Thursday, March 08, 2007

Fuel/Cast busters: Oregon and TV-B-Gone?

Yesterday's post about the spread of public screen advertising to gas stations needs an update.

Steve Brannon, an internet buddy, fellow typewriter collector and occasional Red Electric reader, writes from Richmond, Virginia, to alert me to a handy, miniature TV remote, TV-B-Gone. It has one function: OFF.

And it works anywhere...at the airport, in the bar, at the gas station, in the men's room (yes, there are now screens over urinals).

I'd heard of this TV-B-Gone gizmo before, but the web site, and particularly the testimonials, are great. Here's mine: A TV-B-Gone is exactly what you need to blacken screens and take back your life. Emerson and, in particular, Thoreau would have loved this device. It's like Walden Pond in your pocket.

If that's a stretch, it does have a whiff of civil disobedience about it. I'm ordering one to "de-screen" the local mall as well as the video-plagued check-out line at our local Albertson's.

Look for my "road test" in a future post.

The other thought related to yesterday's post is that Oregon really is different. We had a slogan that said precisely that a few years back. It seemed dumb at the time, but now I'm beginning to wonder....
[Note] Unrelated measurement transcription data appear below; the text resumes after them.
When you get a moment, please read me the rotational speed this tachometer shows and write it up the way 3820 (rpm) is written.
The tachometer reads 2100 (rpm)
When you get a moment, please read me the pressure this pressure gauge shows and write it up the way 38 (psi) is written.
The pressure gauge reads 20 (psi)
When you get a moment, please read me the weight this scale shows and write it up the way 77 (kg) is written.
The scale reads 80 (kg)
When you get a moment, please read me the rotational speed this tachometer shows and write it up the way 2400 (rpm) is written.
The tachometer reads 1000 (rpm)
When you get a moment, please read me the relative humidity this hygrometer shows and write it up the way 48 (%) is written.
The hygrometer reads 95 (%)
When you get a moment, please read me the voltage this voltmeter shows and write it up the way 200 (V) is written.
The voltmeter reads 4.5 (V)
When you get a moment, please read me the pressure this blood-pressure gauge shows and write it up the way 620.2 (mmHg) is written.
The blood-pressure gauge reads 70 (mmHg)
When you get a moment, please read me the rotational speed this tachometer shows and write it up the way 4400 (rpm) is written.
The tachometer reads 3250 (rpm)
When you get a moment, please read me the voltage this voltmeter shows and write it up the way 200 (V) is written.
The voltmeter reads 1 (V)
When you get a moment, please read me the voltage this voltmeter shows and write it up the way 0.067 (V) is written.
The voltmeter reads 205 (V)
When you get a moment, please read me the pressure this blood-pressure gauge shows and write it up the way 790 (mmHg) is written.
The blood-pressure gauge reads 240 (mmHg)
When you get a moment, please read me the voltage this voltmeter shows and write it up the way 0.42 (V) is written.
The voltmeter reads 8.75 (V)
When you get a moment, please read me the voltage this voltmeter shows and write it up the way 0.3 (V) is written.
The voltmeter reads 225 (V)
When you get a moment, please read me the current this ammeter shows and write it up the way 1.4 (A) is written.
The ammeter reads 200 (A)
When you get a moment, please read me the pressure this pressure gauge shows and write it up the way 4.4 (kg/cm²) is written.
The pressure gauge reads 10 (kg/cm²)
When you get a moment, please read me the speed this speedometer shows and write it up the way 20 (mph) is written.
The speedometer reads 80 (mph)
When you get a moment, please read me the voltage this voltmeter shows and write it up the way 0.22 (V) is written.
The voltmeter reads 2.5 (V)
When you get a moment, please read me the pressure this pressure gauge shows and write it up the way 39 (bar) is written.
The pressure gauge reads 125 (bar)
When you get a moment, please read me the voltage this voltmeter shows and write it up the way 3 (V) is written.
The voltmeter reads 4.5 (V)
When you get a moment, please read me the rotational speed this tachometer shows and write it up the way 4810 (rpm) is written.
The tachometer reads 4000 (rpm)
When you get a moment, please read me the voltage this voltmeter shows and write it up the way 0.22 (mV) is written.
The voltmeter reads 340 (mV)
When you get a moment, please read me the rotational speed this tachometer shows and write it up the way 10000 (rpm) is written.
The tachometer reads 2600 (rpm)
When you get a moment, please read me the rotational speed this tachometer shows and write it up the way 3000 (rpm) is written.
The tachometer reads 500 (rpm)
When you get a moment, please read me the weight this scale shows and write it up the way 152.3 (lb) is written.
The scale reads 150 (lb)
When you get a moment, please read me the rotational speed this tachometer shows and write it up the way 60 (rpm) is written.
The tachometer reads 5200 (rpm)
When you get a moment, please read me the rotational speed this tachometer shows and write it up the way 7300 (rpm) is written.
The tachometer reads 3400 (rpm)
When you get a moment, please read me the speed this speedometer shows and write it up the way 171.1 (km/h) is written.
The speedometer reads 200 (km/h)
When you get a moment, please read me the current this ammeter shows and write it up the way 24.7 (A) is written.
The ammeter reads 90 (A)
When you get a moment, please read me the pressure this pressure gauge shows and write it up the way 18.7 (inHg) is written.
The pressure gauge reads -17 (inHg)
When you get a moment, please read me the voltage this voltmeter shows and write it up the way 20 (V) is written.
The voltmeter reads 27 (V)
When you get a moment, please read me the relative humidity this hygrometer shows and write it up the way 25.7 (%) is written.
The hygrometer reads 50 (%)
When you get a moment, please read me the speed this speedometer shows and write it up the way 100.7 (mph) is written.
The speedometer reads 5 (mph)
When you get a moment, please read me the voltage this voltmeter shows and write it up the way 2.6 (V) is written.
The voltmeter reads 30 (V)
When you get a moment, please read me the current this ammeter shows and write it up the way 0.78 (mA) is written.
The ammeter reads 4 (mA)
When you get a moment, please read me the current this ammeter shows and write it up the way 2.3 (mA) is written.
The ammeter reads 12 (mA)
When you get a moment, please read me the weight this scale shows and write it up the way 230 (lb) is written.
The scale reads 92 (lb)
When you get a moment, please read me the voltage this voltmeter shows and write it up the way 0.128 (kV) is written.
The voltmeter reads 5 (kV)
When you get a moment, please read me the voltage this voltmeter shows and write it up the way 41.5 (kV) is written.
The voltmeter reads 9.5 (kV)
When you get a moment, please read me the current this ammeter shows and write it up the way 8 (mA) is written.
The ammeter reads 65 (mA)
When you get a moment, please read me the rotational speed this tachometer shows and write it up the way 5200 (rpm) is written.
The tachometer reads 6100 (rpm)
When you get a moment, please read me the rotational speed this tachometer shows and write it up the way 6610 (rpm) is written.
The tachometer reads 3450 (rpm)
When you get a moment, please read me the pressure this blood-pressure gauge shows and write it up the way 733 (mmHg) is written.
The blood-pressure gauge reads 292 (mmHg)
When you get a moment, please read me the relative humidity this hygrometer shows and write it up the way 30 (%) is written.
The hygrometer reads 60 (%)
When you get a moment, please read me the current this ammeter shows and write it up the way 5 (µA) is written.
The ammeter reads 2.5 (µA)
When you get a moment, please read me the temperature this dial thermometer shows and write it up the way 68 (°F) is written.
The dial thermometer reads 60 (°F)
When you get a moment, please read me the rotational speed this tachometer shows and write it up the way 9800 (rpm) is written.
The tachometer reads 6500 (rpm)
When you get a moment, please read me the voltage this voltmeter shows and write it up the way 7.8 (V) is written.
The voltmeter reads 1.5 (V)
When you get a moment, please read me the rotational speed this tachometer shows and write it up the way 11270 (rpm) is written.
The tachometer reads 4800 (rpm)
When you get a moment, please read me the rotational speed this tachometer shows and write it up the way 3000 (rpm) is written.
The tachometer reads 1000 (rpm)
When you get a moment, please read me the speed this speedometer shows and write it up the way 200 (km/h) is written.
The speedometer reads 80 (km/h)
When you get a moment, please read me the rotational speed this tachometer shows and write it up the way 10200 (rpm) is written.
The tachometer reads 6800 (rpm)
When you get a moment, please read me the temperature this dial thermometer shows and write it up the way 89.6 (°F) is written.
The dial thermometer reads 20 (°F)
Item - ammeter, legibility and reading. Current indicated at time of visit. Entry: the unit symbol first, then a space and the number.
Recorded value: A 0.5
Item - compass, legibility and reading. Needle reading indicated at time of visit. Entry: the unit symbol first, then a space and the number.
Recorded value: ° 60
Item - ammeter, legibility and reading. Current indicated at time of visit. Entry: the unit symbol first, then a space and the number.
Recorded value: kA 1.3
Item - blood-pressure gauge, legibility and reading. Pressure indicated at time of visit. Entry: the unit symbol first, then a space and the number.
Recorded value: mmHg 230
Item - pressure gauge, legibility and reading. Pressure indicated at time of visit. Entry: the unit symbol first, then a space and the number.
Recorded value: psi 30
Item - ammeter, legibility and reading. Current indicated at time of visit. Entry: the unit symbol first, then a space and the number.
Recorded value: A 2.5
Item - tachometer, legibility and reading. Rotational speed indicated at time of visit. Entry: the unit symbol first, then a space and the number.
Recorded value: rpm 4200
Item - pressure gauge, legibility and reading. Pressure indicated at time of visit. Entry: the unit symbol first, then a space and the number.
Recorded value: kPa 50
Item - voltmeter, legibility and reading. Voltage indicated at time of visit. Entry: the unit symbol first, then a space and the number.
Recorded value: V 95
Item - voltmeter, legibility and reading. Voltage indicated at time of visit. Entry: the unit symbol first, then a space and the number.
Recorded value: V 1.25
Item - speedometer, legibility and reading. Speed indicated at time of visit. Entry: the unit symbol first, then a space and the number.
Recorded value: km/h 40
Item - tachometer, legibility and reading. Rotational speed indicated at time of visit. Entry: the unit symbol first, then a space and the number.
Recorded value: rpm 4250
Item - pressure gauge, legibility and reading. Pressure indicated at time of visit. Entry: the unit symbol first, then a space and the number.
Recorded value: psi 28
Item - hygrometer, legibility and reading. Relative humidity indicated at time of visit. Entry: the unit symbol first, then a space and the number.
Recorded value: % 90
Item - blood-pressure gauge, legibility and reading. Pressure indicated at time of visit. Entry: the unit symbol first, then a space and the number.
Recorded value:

We are one of two or three states that require gas to be pumped by attendants. That means we never need to soil our rain-softened hands, or despoil our organic minds by watching ads on gasoline pumps.

When I wrote from here (Hillsdale to be exact) yesterday I imagined that the Fuel/Cast (Get it? Fuel pump + broadcast = Fuel/Cast) screen installers would put video panels right next to the driver's window. No, they wanted to break the agonizing boredom of customers forced to pump gas in all those un-different states.

So we Oregonians may been spared—at least for now. The big question is whether we are different enough. And if not, do we dare utter weirdness?

I'd bet on it.

Finally, one of the great things about the web is that you can see how industries like public screen advertising make their pitch to customers, in this case, gas station owners trying to squeeze an extra buck out of you and me by luring us inside their over-priced convenience stores.

So take a look at Fuel/Cast to see exactly what they are thinking about screen-addicted, purchase-prone you.